In 1969, before mammography was being used, about half of the women diagnosed with breast cancer were still alive 12.5 years later. Of the women diagnosed with breast cancer between 1990 and 1999, less than 10 percent (9.3 percent) of women had died 12.5 years following their diagnosis.
For this study, the researchers reviewed information about 609 women who were diagnosed with invasive breast cancer between 1990 and 1999, were followed until 2007 and ultimately died specifically from breast cancer.
These deaths occurred among 7,301 women who received a breast cancer diagnosis during the 1990s.
The reviewed data included demographics (age, race, income, education, etc.), mammography history, lab reports and dates when recurrence or death occurred.
The researchers uncovered the following:
- 29 percent of women who died from invasive breast cancer had undergone mammography.
- 71 percent of those who died had not been screened within two or more years prior to diagnosis.
- 50 percent of the deceased were under the age of 50 at the time they were diagnosed with breast cancer, with the median (middle) age at diagnosis being 49 years.
- 13 percent of the deaths occurred in women over the age of 70.
These results confirm those of an earlier analysis. “One previous retrospective failure analysis of invasive breast cancer revealed that 72 percent of deaths from disease occurred in the 15 percent of women not regularly screened,” the authors wrote.
"This study did not say that more young women in our population are developing breast cancer," Cary Kaufman, MD, a breast surgeon and specialist at Bellingham Regional Breast Center in Washington state, told dailyRx News.
"In general, about 22 percent of breast cancers occur under the age of 50. Rather, of the 9 percent of women that they confirmed died from breast cancer (609 known breast cancer deaths out of 7,301 patients), a large proportion of them (50 percent) were younger women due to their common development of more aggressive forms of breast cancer and the common lack of screening mammography in that age group," said Dr.

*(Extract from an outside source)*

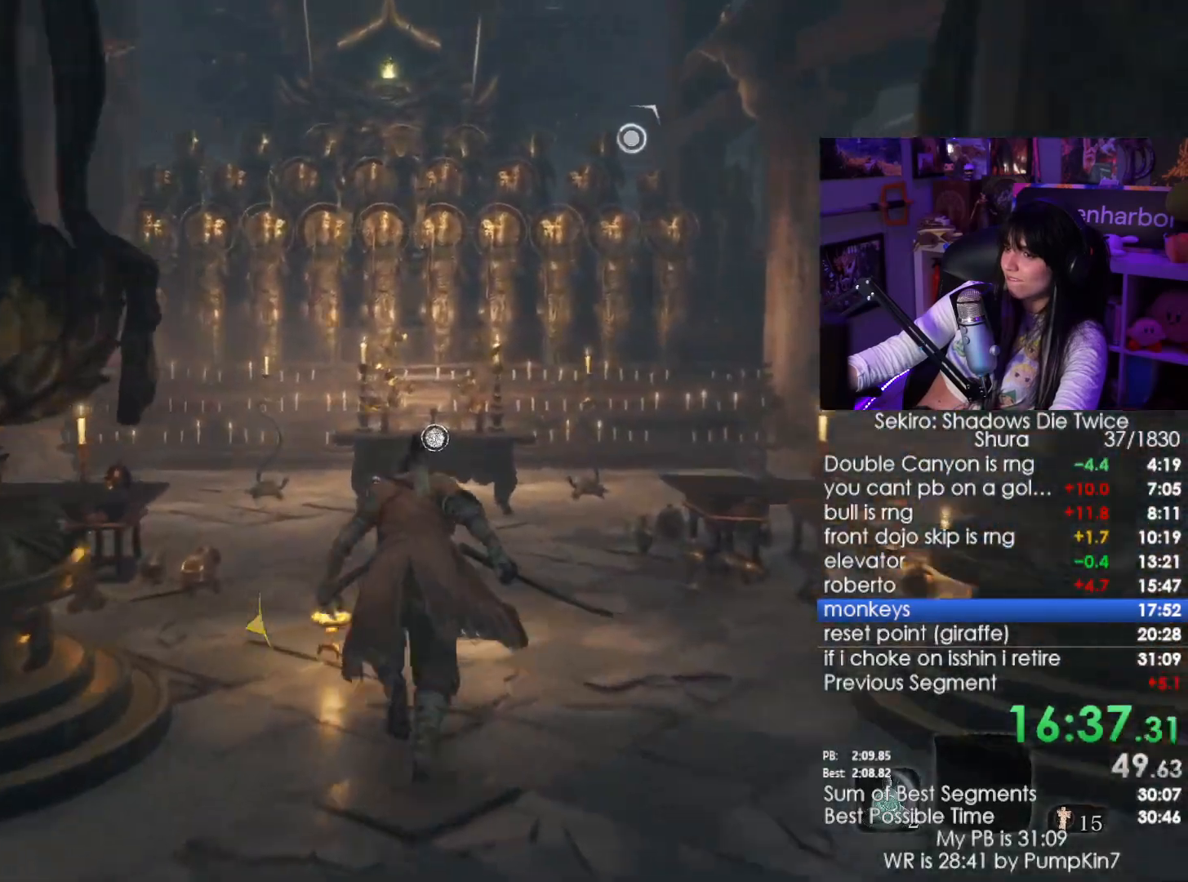
{"keys": ["shift", "w"], "mouse": [], "events": []}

Kaufman, who was not involved in this study.
Due to the USPSTF recommendation that breast cancer screenings begin at age 50, Dr. Kaufman concluded, "We have a future concern that less women under 50 will obtain screening which may lead to more breast cancer deaths in women between 40 and 50 years old."
“Our findings suggest decreasing the intensity of efforts to screen women older than 69 years while concomitantly emphasizing efforts to screen younger women in particular,” the study's authors concluded.
Findings from this review were published September 9 in the journal Cancer.
No funding or conflict of interest information was disclosed.